What the hell do the Barbadians mean when they insist that the politicians must stay out of this issue? They seem to be blinded by Digicel's petty dollars! This issue concerns all of us: politician, priest, pundit, layman-everyone, to the very last person, must have a say.

Once again, the chauvinistic proclivity of the Bajans has been revealed. The great Worrell, a son of their soil, but a great Caribbean leader, stood against their past desire to field their own Test team on the grounds that the idea was arrant nonsense and an absurdity that attempted to "prove the part greater than the whole."

Sir Frank stood up for West Indian cricket and Bajan sentiment turned viciously against him. That is why Sir Frank ended up taking a job at UWI, St Augustine.

Not surprisingly, they were the ones that boycotted a Test match against the very South Africans now due on tour because one particular Bajan bowler was not selected. And this is not to say that insularity does not rear its head all over the region but we must attack it wherever it appears.

In this very space we have called over and over for the best cricketing minds of the region to come together to work out the kind of infrastructure that is best suited to fashion our talents and develop our game for the future, mindful that the modern game is built around the astute marketing of our best products.

If Clico, as a regional corporate institution, can offer to buy out the cricket interests of both Digicel and C&W, what are we waiting for to make our move? And why haven't other corporate citizens like RBTT, Republic Bank, Guardian Life and Unit Trust etc made similar offers? We need as many options as possible.

We even called for the scrapping of the regional playoffs as organised at present on an island by island basis to allow for the development of professional clubs cutting across island borders, an approach that would surely curtail the island insularity that ferments, particularly as island playoffs are the basis for West Indian selection.

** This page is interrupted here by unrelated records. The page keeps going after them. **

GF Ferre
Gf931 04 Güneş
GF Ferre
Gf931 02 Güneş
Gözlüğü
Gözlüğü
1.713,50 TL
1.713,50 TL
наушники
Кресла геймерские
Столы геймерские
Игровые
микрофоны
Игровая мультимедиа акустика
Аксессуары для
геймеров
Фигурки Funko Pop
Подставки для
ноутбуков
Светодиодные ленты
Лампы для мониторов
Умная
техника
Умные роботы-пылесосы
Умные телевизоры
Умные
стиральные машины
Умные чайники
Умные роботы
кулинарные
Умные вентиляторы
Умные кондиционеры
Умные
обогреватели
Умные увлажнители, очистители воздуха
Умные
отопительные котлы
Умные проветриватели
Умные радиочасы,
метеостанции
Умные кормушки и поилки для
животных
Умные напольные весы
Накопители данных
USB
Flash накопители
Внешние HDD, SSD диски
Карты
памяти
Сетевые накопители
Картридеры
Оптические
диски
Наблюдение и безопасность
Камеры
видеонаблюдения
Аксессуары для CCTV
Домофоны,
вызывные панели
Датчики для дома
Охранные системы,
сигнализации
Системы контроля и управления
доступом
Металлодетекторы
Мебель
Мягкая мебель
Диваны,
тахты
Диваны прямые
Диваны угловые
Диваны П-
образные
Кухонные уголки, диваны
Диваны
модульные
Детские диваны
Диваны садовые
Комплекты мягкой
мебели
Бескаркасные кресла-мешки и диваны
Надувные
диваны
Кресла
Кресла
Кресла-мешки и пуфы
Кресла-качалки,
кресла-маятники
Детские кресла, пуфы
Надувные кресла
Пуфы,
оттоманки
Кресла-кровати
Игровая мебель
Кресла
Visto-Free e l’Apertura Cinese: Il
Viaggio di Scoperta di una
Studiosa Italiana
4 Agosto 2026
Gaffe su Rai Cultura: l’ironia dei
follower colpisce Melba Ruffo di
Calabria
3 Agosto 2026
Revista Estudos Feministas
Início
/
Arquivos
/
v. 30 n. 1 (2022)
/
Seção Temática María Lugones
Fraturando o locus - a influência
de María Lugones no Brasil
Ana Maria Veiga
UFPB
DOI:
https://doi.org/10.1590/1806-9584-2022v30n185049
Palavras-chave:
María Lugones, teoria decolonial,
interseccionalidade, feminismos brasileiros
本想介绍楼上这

We were very impressed when Owen Arthur of Barbados made his sterling plea for the involvement of Cuba in Caricom. We were pleased not only about the economic possibilities of bringing in Cuba but, as well, we were hopeful that the cricket-playing localities of Cuba would eventually be brought home regionally.

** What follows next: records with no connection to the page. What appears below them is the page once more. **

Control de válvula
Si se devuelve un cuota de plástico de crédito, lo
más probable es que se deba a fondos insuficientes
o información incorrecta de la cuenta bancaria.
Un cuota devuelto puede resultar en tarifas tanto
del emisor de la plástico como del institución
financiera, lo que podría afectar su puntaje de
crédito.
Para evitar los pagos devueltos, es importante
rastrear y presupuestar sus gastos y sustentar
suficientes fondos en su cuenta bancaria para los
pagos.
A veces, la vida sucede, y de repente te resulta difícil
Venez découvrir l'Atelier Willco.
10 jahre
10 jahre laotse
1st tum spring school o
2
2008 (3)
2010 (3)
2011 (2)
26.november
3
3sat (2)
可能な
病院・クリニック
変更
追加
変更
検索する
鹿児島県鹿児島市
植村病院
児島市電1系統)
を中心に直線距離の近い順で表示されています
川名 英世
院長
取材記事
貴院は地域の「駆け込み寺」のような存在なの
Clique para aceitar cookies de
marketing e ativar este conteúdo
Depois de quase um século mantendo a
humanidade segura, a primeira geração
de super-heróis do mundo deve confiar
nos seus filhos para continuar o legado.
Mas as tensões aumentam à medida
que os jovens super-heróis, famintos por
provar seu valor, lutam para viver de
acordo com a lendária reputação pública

Listen, there is too much at stake to allow this Test series to go on. It must be stopped dead in its tracks. Either the governments must step in or the Players Association (WIPA) must act to save the day by withdrawing all its members until the board is brought to its senses or to it knees. It is best we bury the board once and for all and put new structures in place.

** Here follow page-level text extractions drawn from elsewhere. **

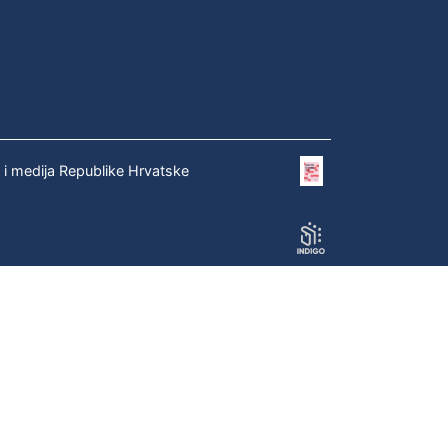
e i medija Republike Hrvatske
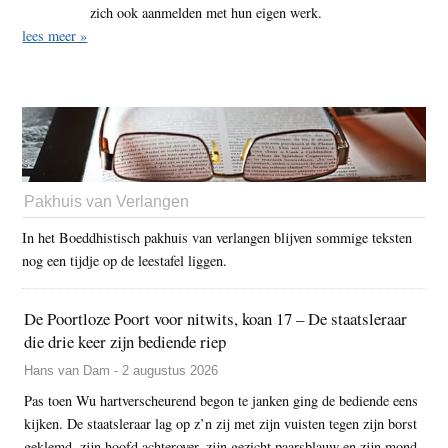
zich ook aanmelden met hun eigen werk.
lees meer »
Pakhuis van Verlangen
In het Boeddhistisch pakhuis van verlangen blijven sommige teksten
nog een tijdje op de leestafel liggen.
De Poortloze Poort voor nitwits, koan 17 – De staatsleraar
die drie keer zijn bediende riep
Hans van Dam - 2 augustus 2026
Pas toen Wu hartverscheurend begon te janken ging de bediende eens
kijken. De staatsleraar lag op z’n zij met zijn vuisten tegen zijn borst
geklemd, zijn hoofd achterover, zijn gezicht paarsblauw en zijn mond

Likewise, all plans for the 2007 World Cup must be shelved by the Government until this debacle is brought to an end.

Why are we so harsh, one may ask? And we answer as we have done before:

"...It is because cricket, that game of bat and ball and character, serves to energise a people, rekindle all their hopes and dreams and stirs their loins to face present and future challenges...

"It is about the masses of people who cannot be anything but honest about their human condition, who recognise that they are not perfect, who, as they face all the trials and tribulations of existence, take their personal weaknesses and failings as par for the course, and keep their sights on the Olympian mounts, knowing fully well that all that is ever necessary is that they and all amongst them give their best shot and seize the opportunities when the opportunities come along... and those who pray, pray, and seek solace and divine guidance to fulfil their talents and gifts of potential promise... and character is the result of the sum total of a people's history..."

We are reduced and minimised if our cricket is nothing.